In a lot of areas, fishermen have set their own informal catch-and-release rules. In this way, fishermen are getting better and better and self-regulating our fisheries. A little bit of pragmatism and common sense can go a long way to keeping our sport viable.
Here are some fun facts (or maybe “fin facts”?) and important tips on catch and release:
- In general, 90 percent of caught fish will survive. Some species are heartier, but using care can lead to very good mortality rates.
- Don’t move a fish back and forth in the water to revive it; fish don’t swim backwards. You can run the boat slowly forward to keep water flowing forward over the fish’s gills.
- Circle hooks have the highest live release rates and long term survival rates.
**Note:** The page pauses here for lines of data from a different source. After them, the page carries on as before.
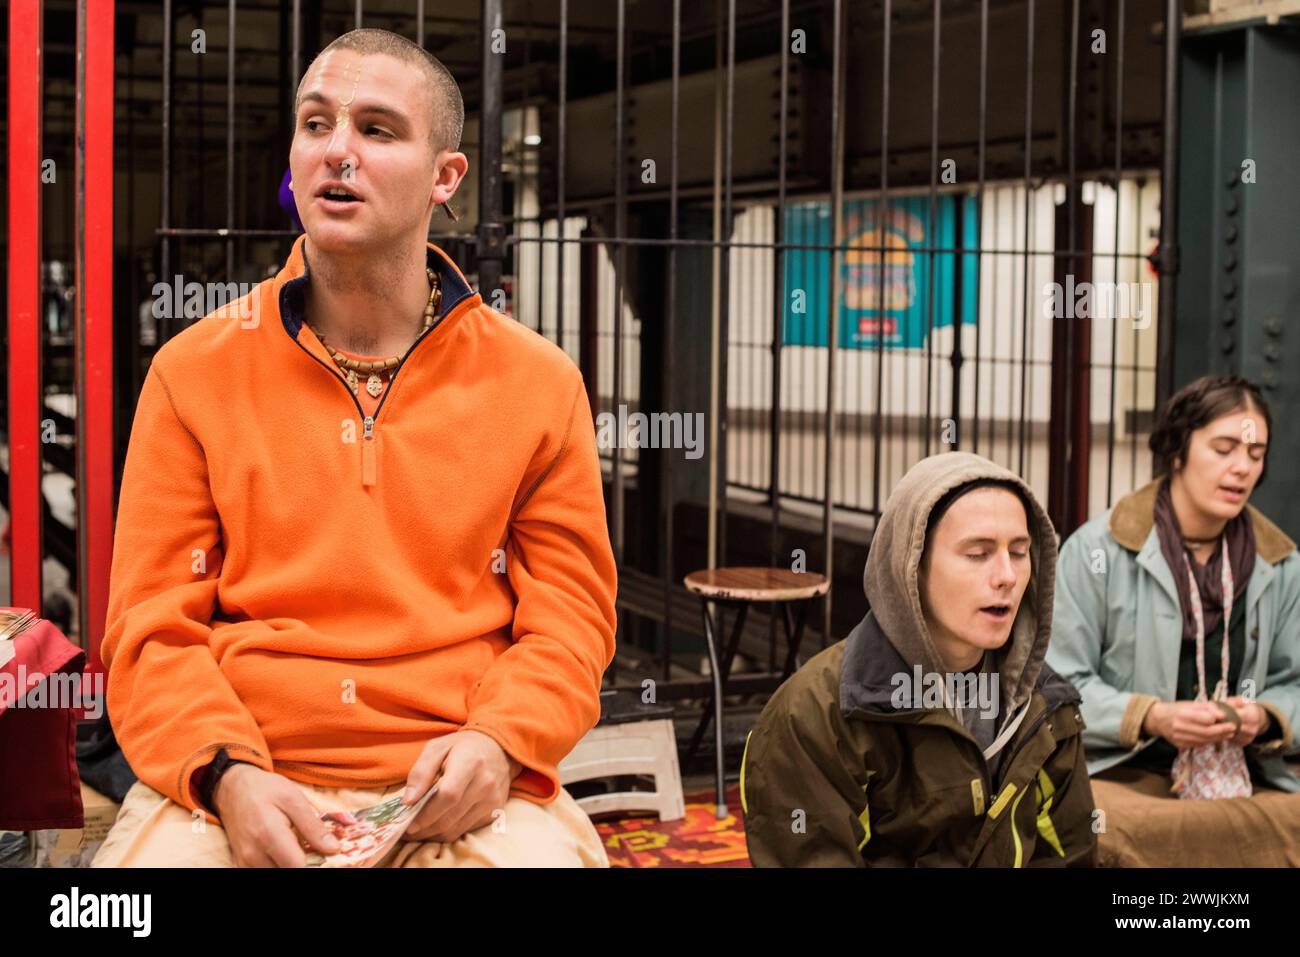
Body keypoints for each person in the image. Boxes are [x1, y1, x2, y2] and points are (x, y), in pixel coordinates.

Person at [93, 28, 616, 868]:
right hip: (244, 777)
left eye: (376, 129)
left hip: (460, 776)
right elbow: (152, 629)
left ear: (447, 178)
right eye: (315, 124)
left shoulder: (539, 383)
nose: (338, 150)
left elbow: (570, 622)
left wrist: (500, 741)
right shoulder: (192, 371)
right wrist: (225, 773)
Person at [741, 452, 1097, 866]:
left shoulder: (1047, 707)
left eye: (1019, 552)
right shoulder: (813, 716)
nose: (1008, 576)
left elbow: (1072, 855)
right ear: (910, 567)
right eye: (978, 553)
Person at [1048, 375, 1300, 866]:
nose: (1241, 468)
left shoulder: (1282, 564)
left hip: (1246, 773)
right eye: (1224, 448)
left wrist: (1265, 717)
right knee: (1109, 833)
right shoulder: (1097, 551)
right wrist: (1151, 716)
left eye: (1255, 453)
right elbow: (1055, 685)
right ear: (1179, 450)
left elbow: (1296, 683)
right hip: (1121, 769)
J hooks are more easily swallowed. Treble hooks cause the most damage.
- Minimize the amount of handling and the time spent out of water. Many anglers are opting to leave the fish in the water these days, even taking pictures with the fish in the water.
- Use wet hands to handle fish to minimize the disturbance of the protective coating.
- In the unfortunate instance that a fish has swallowed the hook, you can do much more damage trying to remove it, it is best to cut the line.
- Fight the fish quickly – don’t play the fish on the line for an unnecessarily long time. The healthier the fish is when you bring it to the boat the better the chances of survival are.
- Use a net designed for catch and release, usually knotless, these nets are designed not to remove the scales and protective coating.
- Support the mid section of large fish to prevent damage to their internal organs or spine. Or better yet, leave them suspended/supported by the water.